### EXERCISE INSTRUCTIONS
Print the lines of the entries below, starting at the line with "genus: Retropinna" and ending with the line with "common name: Burrowing owl", both included, without altering anything.

### Dataset records
>> start
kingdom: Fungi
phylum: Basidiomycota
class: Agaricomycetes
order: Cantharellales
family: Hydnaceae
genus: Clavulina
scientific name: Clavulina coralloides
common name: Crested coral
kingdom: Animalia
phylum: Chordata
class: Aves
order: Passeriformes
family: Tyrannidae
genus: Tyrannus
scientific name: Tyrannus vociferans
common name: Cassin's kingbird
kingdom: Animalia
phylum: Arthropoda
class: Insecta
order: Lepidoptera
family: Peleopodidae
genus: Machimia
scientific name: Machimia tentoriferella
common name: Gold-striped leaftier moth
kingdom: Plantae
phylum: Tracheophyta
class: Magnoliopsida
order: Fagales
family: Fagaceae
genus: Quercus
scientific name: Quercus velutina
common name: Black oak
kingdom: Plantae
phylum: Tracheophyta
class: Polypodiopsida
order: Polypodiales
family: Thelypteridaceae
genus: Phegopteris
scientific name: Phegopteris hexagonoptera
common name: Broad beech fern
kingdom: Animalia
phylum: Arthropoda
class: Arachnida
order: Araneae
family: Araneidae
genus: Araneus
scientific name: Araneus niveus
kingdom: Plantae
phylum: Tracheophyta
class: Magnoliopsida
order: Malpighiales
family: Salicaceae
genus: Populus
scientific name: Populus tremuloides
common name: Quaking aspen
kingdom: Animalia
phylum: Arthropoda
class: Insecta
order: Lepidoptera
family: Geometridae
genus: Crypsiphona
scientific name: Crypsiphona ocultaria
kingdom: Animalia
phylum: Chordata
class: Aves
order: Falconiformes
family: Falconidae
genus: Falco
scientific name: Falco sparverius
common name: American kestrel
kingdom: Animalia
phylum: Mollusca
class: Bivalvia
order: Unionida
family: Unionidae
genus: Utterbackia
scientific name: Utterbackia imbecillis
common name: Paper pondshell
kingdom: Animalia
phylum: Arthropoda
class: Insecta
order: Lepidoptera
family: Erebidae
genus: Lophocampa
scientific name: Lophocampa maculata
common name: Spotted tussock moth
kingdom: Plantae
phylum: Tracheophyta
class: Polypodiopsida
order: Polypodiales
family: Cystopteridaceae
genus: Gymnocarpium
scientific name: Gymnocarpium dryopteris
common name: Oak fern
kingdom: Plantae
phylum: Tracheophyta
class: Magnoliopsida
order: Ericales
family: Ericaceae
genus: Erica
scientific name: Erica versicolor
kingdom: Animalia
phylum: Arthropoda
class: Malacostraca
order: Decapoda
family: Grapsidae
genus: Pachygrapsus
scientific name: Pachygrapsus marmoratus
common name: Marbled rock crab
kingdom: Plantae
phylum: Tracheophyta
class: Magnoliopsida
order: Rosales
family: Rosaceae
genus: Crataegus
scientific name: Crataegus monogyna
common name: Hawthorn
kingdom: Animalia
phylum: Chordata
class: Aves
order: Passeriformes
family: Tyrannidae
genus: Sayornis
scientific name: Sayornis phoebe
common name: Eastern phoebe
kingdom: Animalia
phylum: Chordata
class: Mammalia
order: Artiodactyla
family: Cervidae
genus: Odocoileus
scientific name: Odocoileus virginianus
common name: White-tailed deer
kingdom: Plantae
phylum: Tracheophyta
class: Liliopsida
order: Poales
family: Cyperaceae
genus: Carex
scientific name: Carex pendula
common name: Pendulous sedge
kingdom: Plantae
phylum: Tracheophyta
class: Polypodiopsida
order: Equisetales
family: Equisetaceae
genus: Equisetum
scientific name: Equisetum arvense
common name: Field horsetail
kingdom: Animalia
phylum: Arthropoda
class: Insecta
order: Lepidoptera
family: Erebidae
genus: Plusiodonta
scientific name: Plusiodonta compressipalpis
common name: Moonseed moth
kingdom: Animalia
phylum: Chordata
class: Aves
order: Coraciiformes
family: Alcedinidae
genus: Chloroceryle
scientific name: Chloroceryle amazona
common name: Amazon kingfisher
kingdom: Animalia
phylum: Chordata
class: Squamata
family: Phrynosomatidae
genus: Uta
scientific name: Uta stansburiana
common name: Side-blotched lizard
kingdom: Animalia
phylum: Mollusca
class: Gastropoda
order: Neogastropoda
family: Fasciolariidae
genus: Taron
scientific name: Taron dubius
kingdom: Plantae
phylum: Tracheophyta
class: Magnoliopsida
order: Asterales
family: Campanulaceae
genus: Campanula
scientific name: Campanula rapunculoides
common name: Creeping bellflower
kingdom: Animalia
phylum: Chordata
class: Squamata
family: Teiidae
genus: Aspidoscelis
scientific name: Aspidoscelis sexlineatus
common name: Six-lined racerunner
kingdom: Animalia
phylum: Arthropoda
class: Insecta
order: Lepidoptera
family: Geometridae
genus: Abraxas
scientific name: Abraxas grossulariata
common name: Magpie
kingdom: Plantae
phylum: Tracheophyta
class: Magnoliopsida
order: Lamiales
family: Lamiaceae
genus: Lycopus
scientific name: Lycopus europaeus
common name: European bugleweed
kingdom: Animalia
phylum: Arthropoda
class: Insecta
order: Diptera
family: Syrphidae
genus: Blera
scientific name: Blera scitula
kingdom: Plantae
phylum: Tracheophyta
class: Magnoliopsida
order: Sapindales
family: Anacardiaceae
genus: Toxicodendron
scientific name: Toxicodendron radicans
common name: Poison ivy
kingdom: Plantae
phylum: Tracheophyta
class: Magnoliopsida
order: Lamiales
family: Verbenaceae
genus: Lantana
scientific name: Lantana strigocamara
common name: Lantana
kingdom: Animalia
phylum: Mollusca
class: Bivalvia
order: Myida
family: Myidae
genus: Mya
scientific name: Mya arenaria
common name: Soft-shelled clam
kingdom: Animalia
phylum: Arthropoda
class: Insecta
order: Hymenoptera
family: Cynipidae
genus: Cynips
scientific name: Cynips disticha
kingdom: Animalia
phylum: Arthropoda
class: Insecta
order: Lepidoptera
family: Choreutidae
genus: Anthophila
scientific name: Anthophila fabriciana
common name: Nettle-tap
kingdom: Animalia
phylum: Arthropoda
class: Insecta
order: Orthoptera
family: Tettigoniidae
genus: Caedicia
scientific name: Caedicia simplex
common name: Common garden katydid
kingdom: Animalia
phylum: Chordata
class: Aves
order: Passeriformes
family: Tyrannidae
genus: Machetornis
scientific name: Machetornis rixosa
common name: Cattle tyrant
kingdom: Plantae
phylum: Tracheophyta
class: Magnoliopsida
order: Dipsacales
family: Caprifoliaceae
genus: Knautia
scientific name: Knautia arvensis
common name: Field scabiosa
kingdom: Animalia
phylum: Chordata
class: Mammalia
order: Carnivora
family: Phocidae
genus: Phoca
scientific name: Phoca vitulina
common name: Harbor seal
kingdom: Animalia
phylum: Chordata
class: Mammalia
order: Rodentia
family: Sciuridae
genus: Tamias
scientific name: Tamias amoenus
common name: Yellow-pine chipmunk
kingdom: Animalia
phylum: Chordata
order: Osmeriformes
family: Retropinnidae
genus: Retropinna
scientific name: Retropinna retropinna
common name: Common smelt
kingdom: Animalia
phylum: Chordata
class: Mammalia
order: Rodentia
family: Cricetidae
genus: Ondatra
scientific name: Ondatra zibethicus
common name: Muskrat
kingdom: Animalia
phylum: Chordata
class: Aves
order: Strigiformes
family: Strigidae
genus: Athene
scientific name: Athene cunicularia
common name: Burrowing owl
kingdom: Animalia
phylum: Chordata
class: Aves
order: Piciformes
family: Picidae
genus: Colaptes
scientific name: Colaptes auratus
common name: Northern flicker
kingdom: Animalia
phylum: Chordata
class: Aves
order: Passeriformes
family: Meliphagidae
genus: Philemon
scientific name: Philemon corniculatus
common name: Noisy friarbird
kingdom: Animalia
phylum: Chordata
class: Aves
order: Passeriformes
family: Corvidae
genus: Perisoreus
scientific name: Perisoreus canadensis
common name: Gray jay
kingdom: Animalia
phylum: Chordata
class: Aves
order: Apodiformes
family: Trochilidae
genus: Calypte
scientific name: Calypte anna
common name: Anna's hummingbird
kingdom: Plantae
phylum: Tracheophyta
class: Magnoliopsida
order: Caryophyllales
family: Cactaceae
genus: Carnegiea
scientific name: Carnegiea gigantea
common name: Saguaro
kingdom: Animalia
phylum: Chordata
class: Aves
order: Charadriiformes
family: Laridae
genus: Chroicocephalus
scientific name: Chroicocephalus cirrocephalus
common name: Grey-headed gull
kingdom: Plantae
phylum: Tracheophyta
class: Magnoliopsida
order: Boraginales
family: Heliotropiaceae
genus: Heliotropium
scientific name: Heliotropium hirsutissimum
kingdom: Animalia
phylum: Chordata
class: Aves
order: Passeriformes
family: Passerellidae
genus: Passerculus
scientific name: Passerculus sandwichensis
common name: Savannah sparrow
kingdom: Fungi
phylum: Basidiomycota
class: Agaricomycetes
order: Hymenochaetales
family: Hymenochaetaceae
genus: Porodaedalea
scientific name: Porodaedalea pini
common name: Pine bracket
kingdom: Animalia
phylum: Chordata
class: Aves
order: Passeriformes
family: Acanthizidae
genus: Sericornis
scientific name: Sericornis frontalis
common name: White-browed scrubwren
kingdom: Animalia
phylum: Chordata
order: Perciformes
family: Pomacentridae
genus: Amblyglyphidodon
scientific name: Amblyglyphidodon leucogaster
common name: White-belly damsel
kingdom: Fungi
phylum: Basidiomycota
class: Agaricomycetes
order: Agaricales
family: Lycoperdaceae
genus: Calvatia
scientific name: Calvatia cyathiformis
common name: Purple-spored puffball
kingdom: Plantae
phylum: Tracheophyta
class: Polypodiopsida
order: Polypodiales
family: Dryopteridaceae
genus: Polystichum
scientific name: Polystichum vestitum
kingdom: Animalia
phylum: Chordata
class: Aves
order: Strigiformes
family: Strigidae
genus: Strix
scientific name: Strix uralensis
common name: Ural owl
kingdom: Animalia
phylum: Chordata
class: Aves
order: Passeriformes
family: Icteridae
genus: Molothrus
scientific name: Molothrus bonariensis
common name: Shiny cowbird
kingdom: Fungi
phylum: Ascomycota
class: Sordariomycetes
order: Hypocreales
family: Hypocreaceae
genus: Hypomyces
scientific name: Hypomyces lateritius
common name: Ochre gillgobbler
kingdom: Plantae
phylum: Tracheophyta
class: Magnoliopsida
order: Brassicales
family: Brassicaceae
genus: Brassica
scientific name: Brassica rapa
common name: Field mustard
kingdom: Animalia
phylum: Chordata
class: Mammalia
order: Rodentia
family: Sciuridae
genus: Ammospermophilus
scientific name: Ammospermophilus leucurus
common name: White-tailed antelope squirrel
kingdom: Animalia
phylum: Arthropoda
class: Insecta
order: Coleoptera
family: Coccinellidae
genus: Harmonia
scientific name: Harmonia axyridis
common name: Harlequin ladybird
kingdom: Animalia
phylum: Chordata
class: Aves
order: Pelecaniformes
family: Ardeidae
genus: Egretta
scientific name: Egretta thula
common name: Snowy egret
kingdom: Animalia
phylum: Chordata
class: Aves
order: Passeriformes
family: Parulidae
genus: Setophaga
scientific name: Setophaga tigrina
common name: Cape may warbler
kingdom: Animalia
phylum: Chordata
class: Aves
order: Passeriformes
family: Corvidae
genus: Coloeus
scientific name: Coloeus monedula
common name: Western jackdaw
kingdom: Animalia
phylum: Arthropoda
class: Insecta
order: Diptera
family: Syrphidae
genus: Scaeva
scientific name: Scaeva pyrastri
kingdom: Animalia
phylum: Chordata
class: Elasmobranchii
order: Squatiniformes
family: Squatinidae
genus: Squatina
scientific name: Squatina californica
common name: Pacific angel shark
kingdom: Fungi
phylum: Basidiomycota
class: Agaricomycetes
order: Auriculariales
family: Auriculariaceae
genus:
>> end
### OUTPUT OF THE TASK
genus: Retropinna
scientific name: Retropinna retropinna
common name: Common smelt
kingdom: Animalia
phylum: Chordata
class: Mammalia
order: Rodentia
family: Cricetidae
genus: Ondatra
scientific name: Ondatra zibethicus
common name: Muskrat
kingdom: Animalia
phylum: Chordata
class: Aves
order: Strigiformes
family: Strigidae
genus: Athene
scientific name: Athene cunicularia
common name: Burrowing owl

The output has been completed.